Bir başka örnek; taşikardi, kalbin normalden hızlı çarpmasıdır. Normalde olan bir durumun, olması gerekenden daha fazla (ya da daha az) olması tıbbi problemlerin çoğunu oluşturur. Normal durumlarda da görülebilecek dikkatteki dağılmanın ya da amaçsız hareketliliğin aşırılığı, yersizliği ve sürekliliği, ve kişinin yaşamının akışını, gelişimsel kazanımlarını engellediğinde, bu durumu düzeltmek için bir çözüm arayışına girmek doktorların görevidir.

Çocukların ve gençlerin ruh sağlığını geliştirmeye, yaşama katılımlarını arttırmaya, sorumluluklarını taşıyabilen özgür insanlar olmasını sağlamaya dönük çabalar adı geçen yazarı neden rahatsız etmiş, bu konuda bayatlamış bir takım iddiaları Harvard vs gibi cafcaflı isimlerle süsleme ihtiyacı duyarak (ama Harvard’dan herhangi bir konunun uzmanının görüşünü aktaramadan) aktarmış, tahmin etmek benim işim değil. Bilimsel düşünüş eksikliğiyle, dar kafalılıkla, dogmatizmle mücadele zamana yayılacak, kişilere sınırlanması gerekmeyen bir süreç.

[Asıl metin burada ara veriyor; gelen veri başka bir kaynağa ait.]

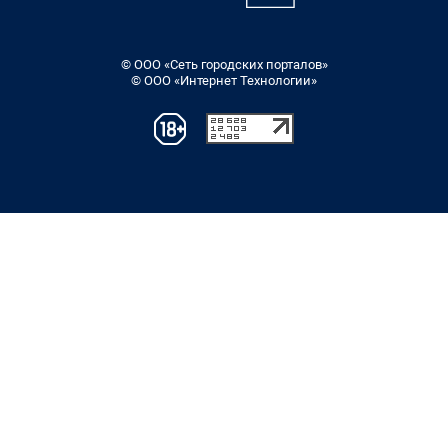
© ООО «Сеть городских порталов»
© ООО «Интернет Технологии»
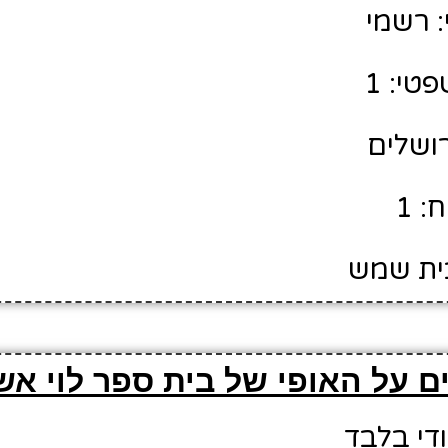
 רשמי
טי: 1
רושלים
: 1
בית שמש
ם על האופי של בית ספר לוי אש
ודי בלבד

Esas görev. Çocuk psikiyatrisinde bir problemi çözmeye çalışırken cevabını bulmamız gereken temel bir soru var: “Peki, buradan çocuklara ne yarar doğar, onların gelişimine bir katkı doğurabilir miyiz?”  saçma ve yanlış bilgilerle de olsa konu gündeme geldiyse, konuya ilişkin esas meseleyi yazayım:

“Dikkat ve konsantrasyon” hayatı bütün ayrıntıları ile fark etmeyi, bu farkındalık ile yaşadıklarına bir anlam vermeyi içerir. Hayatın içinde bir misafir gibi eğreti ve yüzeysel yaşamak, anlamdan yoksun kalmayı ardından getirir. Ülkemizde en basit hesapla (% 7 civarında) bir milyona yakın çocuk ve ergenin DEHB belirtileri nedeniyle desteklenmesi, bu grubun en az dörtte birinin ilaçlar, okul içi eğitsel düzenlemeler ve danışmanlık ile tedavi edilmesi gerekiyor.  İhtiyaç sahiplerine bu hizmeti nasıl ulaştırabiliriz? Bu alanda çocuk psikiyatrları, psikologlar, pedagoglar, psikolojik danışmanlar, rehber öğretmenler ve öğretmenlerin çabalarına nasıl daha fazla destek olabiliriz?